Exercise instructions: Identify and copy every line of the listing below that contains the word "same", treating uppercase and lowercase letters as distinct.

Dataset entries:
★ ★ ★ ★

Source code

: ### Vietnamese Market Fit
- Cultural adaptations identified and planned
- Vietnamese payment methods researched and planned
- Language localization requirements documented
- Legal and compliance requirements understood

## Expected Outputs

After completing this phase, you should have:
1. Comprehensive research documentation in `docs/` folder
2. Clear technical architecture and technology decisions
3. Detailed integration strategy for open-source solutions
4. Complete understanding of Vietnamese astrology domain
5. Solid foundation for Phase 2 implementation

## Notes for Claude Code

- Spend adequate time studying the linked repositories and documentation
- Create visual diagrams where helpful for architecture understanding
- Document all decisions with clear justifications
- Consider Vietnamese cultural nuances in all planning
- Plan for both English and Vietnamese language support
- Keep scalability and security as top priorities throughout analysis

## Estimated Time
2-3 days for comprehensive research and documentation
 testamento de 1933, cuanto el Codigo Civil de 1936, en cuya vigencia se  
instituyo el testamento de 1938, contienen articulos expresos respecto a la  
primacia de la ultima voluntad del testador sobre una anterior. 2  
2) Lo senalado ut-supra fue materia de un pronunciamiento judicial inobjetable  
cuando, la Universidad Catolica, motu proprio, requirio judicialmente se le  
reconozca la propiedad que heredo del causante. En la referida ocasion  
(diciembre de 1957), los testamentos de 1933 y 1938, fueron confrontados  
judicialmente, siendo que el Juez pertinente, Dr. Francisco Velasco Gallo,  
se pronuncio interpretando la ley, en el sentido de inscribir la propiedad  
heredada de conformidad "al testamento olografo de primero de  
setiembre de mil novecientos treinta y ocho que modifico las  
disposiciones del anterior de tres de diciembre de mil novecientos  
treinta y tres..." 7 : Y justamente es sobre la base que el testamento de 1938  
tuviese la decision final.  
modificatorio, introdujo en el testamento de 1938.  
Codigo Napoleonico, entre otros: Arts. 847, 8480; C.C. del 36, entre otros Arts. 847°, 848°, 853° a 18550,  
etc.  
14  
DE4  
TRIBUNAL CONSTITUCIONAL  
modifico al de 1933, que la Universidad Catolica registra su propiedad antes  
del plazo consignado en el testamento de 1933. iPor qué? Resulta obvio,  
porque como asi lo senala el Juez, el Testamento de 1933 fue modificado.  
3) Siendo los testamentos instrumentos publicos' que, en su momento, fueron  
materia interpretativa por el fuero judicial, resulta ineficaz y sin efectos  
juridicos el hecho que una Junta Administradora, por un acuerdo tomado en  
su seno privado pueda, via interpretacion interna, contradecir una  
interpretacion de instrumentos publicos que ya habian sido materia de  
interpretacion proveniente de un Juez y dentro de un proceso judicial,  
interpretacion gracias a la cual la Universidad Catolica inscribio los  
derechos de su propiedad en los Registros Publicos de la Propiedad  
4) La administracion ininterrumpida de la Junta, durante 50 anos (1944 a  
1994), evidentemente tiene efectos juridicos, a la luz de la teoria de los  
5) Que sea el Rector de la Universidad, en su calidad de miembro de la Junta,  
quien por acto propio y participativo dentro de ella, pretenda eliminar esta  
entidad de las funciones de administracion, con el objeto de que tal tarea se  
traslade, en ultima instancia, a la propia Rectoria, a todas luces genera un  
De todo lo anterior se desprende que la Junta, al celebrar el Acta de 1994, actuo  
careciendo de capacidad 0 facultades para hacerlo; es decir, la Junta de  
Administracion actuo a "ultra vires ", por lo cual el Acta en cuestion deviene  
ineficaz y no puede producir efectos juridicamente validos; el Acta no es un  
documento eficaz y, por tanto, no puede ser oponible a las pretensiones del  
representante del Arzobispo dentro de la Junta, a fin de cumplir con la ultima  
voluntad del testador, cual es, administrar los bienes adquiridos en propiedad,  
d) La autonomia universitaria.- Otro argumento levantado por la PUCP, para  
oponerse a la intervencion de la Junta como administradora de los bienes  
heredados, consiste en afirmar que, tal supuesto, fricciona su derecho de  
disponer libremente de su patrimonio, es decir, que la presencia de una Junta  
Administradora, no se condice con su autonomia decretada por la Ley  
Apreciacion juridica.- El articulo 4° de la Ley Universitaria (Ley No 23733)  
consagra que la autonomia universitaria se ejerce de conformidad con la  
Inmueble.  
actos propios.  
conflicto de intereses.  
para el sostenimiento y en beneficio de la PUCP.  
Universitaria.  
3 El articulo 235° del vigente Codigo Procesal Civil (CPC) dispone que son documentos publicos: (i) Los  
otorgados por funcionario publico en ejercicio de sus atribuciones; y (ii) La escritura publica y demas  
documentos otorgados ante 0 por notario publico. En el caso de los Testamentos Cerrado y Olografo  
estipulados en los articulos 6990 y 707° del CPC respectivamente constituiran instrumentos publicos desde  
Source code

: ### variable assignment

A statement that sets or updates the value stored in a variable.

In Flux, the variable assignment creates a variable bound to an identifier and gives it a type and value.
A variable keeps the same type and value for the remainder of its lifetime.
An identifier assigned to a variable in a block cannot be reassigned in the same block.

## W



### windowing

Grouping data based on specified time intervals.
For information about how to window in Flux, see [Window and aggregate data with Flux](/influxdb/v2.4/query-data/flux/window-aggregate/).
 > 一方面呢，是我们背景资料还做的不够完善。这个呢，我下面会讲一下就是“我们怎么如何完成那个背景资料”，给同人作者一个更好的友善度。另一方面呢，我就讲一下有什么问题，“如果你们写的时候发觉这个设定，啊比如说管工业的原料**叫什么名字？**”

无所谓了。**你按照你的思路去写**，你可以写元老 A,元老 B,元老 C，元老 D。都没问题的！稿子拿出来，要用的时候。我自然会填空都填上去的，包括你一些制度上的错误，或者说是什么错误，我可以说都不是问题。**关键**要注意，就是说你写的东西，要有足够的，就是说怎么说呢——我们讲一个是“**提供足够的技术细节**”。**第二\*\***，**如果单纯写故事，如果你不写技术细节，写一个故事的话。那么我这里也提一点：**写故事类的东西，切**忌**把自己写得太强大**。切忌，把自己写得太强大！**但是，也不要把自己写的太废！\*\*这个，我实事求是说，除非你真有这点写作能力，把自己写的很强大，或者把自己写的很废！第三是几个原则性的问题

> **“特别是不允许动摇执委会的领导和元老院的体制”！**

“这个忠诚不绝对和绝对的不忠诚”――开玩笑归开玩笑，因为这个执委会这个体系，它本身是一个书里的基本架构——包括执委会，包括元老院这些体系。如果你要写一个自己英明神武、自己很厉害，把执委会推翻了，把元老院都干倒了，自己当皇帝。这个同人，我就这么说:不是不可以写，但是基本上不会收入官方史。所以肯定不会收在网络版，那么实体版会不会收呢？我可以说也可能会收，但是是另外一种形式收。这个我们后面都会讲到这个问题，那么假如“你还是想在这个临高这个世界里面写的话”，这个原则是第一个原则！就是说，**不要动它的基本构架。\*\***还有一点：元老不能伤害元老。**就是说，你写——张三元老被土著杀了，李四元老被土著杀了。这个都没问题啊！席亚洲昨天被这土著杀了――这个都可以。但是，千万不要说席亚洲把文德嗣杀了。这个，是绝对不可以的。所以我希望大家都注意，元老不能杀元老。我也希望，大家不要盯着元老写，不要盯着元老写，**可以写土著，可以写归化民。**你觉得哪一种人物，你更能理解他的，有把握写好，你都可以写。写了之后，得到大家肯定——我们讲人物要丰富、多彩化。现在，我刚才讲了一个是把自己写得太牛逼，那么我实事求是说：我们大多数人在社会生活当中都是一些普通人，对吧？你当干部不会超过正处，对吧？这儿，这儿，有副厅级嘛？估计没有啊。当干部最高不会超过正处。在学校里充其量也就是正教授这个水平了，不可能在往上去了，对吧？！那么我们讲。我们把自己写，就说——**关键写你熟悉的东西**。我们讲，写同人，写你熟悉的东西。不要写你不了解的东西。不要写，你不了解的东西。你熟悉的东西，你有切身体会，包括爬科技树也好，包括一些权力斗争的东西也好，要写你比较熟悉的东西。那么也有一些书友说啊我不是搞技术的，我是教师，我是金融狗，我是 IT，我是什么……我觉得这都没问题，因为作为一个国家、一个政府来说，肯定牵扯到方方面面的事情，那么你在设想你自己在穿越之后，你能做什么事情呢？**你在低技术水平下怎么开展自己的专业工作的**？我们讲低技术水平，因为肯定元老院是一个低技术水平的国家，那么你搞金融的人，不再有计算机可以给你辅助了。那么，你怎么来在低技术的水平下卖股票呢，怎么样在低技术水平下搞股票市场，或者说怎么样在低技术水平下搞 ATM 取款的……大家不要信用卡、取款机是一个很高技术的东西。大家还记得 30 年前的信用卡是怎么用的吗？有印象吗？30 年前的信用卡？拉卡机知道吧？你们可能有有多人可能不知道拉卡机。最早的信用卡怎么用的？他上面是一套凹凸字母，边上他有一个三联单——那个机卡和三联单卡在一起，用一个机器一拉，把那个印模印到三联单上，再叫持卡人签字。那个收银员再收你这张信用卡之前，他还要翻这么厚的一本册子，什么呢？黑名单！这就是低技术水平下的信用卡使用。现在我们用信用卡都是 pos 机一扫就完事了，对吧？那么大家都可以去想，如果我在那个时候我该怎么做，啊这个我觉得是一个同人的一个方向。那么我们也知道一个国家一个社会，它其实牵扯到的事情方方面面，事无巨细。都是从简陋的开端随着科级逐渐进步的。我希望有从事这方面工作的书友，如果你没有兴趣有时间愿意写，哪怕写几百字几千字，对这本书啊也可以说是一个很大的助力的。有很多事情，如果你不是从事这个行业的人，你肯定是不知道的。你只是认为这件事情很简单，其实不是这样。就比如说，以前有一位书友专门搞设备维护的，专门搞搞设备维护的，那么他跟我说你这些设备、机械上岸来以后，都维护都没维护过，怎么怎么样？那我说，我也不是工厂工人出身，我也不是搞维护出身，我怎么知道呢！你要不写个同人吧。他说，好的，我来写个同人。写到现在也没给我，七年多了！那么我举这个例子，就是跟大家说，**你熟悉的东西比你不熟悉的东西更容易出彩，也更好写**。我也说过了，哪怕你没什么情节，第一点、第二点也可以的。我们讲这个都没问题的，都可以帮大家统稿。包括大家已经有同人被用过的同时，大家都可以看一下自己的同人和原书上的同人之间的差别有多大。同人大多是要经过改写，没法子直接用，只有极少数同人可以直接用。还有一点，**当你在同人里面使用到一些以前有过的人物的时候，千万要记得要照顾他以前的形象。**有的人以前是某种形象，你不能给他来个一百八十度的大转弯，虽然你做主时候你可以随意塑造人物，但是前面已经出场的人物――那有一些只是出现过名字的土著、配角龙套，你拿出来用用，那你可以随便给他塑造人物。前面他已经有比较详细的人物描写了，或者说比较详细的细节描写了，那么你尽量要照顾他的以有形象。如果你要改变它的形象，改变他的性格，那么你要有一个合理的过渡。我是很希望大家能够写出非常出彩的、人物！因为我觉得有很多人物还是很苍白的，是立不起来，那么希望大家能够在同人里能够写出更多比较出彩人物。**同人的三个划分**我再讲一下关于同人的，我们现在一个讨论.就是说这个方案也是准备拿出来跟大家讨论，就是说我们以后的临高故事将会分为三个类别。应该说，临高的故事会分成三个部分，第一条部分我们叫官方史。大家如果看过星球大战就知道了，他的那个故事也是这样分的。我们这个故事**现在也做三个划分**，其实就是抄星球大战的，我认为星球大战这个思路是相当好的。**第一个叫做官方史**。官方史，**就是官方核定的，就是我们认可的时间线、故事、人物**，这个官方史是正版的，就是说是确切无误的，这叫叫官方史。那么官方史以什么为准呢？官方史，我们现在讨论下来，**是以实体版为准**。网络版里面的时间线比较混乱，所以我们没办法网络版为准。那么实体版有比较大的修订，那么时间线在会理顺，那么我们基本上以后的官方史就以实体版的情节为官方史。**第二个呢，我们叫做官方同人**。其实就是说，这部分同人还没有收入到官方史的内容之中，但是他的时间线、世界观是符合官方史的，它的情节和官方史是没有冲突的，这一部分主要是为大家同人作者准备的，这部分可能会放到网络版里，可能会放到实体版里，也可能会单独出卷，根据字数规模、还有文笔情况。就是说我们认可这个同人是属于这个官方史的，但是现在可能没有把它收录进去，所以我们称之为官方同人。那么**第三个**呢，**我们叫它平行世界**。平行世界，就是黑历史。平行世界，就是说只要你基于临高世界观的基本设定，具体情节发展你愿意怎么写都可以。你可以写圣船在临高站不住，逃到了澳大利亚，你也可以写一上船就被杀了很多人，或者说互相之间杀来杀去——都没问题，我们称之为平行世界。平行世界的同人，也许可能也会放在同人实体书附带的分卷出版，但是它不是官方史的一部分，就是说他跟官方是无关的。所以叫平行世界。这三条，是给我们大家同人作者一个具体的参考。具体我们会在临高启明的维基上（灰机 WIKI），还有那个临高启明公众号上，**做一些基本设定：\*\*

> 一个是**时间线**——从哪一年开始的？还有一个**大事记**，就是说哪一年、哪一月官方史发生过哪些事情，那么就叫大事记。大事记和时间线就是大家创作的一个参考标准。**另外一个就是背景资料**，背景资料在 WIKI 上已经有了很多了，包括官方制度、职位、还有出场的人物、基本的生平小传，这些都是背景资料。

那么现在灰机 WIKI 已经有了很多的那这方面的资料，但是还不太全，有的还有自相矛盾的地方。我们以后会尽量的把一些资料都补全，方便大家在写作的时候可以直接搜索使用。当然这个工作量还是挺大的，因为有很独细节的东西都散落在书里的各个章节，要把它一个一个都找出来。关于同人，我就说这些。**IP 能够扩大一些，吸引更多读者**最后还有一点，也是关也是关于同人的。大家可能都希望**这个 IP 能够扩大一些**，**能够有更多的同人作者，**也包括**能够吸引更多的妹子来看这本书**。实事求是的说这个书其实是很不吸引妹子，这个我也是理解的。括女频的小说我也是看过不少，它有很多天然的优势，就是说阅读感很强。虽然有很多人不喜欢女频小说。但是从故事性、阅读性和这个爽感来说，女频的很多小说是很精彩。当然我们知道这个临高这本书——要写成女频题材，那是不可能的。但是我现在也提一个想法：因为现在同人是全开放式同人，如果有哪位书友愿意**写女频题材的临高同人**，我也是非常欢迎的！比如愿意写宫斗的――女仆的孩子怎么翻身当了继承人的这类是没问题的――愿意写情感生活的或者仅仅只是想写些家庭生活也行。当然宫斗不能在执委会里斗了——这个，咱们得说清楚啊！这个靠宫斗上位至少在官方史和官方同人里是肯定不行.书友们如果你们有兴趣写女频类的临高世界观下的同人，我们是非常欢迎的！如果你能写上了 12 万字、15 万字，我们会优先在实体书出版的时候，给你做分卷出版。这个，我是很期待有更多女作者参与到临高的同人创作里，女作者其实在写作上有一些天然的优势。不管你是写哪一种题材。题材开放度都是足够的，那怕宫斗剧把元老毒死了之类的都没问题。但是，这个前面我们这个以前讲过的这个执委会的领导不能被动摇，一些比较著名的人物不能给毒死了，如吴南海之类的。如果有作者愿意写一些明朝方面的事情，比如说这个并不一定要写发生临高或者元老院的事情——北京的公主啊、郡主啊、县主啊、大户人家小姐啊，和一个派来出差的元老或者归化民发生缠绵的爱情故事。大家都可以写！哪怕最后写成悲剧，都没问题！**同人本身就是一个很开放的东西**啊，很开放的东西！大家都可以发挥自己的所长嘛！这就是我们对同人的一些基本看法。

★ ★ ★ ★

Finished exercise:
A variable keeps the same type and value for the remainder of its lifetime.
An identifier assigned to a variable in a block cannot be reassigned in the same block.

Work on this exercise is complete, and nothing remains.